The EUR to SGD exchange rate has recently shown relative stability, trading at 1.4949, which is 0.8% above its three-month average of 1.4831, within a tight range of 1.4511 to 1.5067 over that period. Analysts attribute this stability to several intertwined factors impacting both the euro and the Singapore dollar.
The euro has faced downward pressure due to market caution stemming from geopolitical tensions, particularly related to the anticipated meeting between US President Trump and Russian President Putin regarding Ukraine. There is uncertainty in the Eurozone, especially given the ongoing war in Ukraine, which has profound implications for economic stability and trade dynamics. European corporate underperformance compared to the US, as reflected in stagnant growth metrics for major indices, further complicates the outlook for the euro.
On the other hand, the Singapore dollar remains strong, buoyed by a favorable monetary policy stance from the Monetary Authority of Singapore (MAS) and a robust economic performance that avoided recession in Q2 2025. Despite a slowdown in projected growth, the SGD has appreciated nearly 6% this year due, in part, to Singapore's safe-haven status amid global economic uncertainty. The country's core inflation rates have decreased, contributing to a more favorable economic environment for the SGD.

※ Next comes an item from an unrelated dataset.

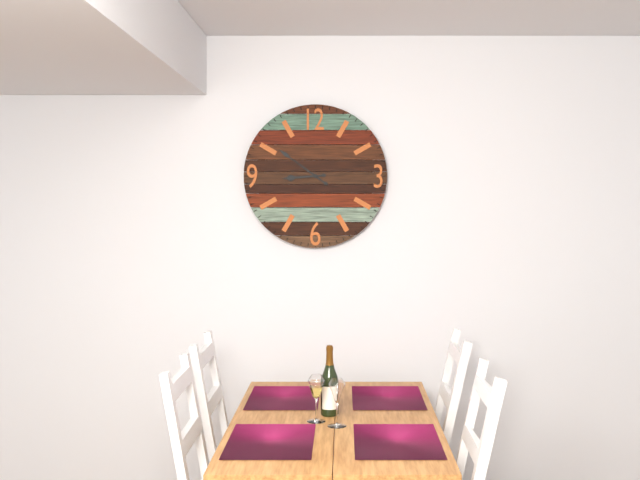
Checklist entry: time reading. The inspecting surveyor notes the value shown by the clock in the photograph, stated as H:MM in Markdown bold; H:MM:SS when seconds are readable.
**8:51**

Additionally, there are concerns over oil prices, which have also been volatile, currently at $66.63 per barrel, 2.7% below the three-month average. Given the euro’s sensitivity to commodity prices—especially energy—the volatility in oil markets can have secondary effects on the EUR's strength as well.
In summary, while the euro struggles against geopolitical and economic challenges, the Singapore dollar's position benefits from strong domestic fundamentals and regional stability. As these dynamics evolve, analysts suggest monitoring both geopolitical developments and economic indicators closely, as they will be critical in shaping the future movements of the EUR to SGD exchange rate.